▽

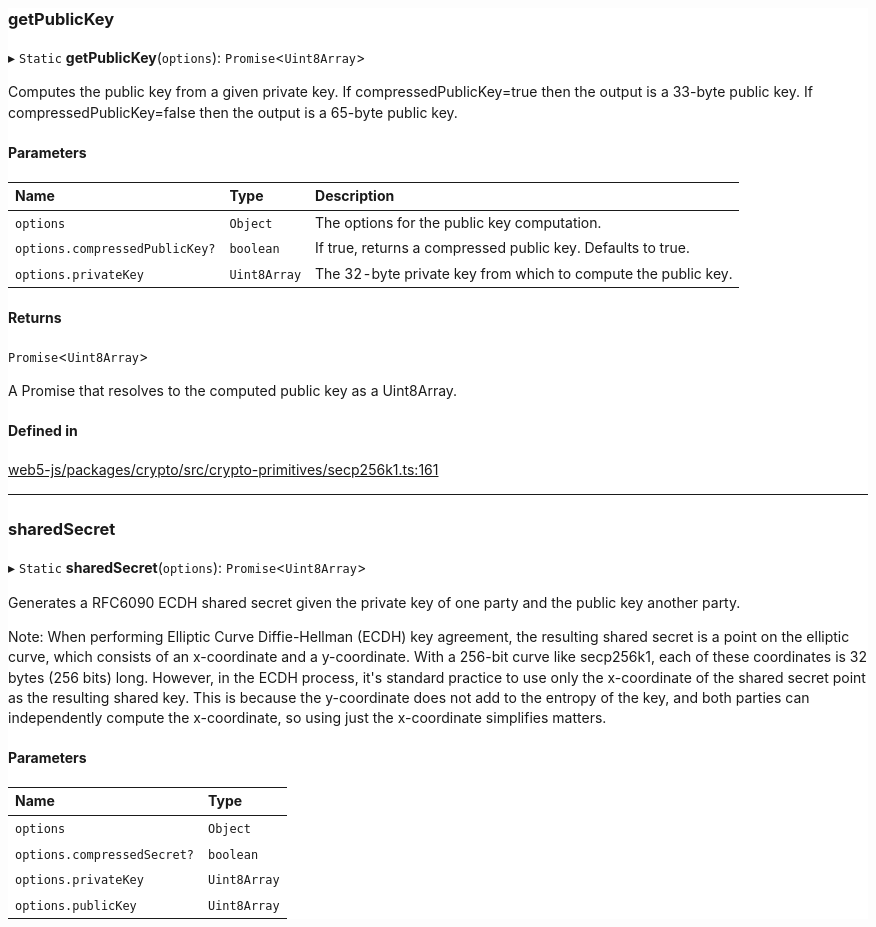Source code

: ### getPublicKey

▸ `Static` **getPublicKey**(`options`): `Promise`<`Uint8Array`\>

Computes the public key from a given private key.
If compressedPublicKey=true then the output is a 33-byte public key.
If compressedPublicKey=false then the output is a 65-byte public key.

#### Parameters

| Name | Type | Description |
| :------ | :------ | :------ |
| `options` | `Object` | The options for the public key computation. |
| `options.compressedPublicKey?` | `boolean` | If true, returns a compressed public key. Defaults to true. |
| `options.privateKey` | `Uint8Array` | The 32-byte private key from which to compute the public key. |

#### Returns

`Promise`<`Uint8Array`\>

A Promise that resolves to the computed public key as a Uint8Array.

#### Defined in

[web5-js/packages/crypto/src/crypto-primitives/secp256k1.ts:161](https://github.com/TBD54566975/web5-js/blob/ff920f5/packages/crypto/src/crypto-primitives/secp256k1.ts#L161)

___

### sharedSecret

▸ `Static` **sharedSecret**(`options`): `Promise`<`Uint8Array`\>

Generates a RFC6090 ECDH shared secret given the private key of one party
and the public key another party.

Note: When performing Elliptic Curve Diffie-Hellman (ECDH) key agreement,
the resulting shared secret is a point on the elliptic curve, which
consists of an x-coordinate and a y-coordinate. With a 256-bit curve like
secp256k1, each of these coordinates is 32 bytes (256 bits) long. However,
in the ECDH process, it's standard practice to use only the x-coordinate
of the shared secret point as the resulting shared key. This is because
the y-coordinate does not add to the entropy of the key, and both parties
can independently compute the x-coordinate, so using just the x-coordinate
simplifies matters.

#### Parameters

| Name | Type |
| :------ | :------ |
| `options` | `Object` |
| `options.compressedSecret?` | `boolean` |
| `options.privateKey` | `Uint8Array` |
| `options.publicKey` | `Uint8Array` |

△

ACTIVITY.
Reproduce the entire listing exactly, but omit any pictures.

OUTPUT BELOW.
Source code

: ### getPublicKey

▸ `Static` **getPublicKey**(`options`): `Promise`<`Uint8Array`\>

Computes the public key from a given private key.
If compressedPublicKey=true then the output is a 33-byte public key.
If compressedPublicKey=false then the output is a 65-byte public key.

#### Parameters

| Name | Type | Description |
| :------ | :------ | :------ |
| `options` | `Object` | The options for the public key computation. |
| `options.compressedPublicKey?` | `boolean` | If true, returns a compressed public key. Defaults to true. |
| `options.privateKey` | `Uint8Array` | The 32-byte private key from which to compute the public key. |

#### Returns

`Promise`<`Uint8Array`\>

A Promise that resolves to the computed public key as a Uint8Array.

#### Defined in

[web5-js/packages/crypto/src/crypto-primitives/secp256k1.ts:161](https://github.com/TBD54566975/web5-js/blob/ff920f5/packages/crypto/src/crypto-primitives/secp256k1.ts#L161)

___

### sharedSecret

▸ `Static` **sharedSecret**(`options`): `Promise`<`Uint8Array`\>

Generates a RFC6090 ECDH shared secret given the private key of one party
and the public key another party.

Note: When performing Elliptic Curve Diffie-Hellman (ECDH) key agreement,
the resulting shared secret is a point on the elliptic curve, which
consists of an x-coordinate and a y-coordinate. With a 256-bit curve like
secp256k1, each of these coordinates is 32 bytes (256 bits) long. However,
in the ECDH process, it's standard practice to use only the x-coordinate
of the shared secret point as the resulting shared key. This is because
the y-coordinate does not add to the entropy of the key, and both parties
can independently compute the x-coordinate, so using just the x-coordinate
simplifies matters.

#### Parameters

| Name | Type |
| :------ | :------ |
| `options` | `Object` |
| `options.compressedSecret?` | `boolean` |
| `options.privateKey` | `Uint8Array` |
| `options.publicKey` | `Uint8Array` |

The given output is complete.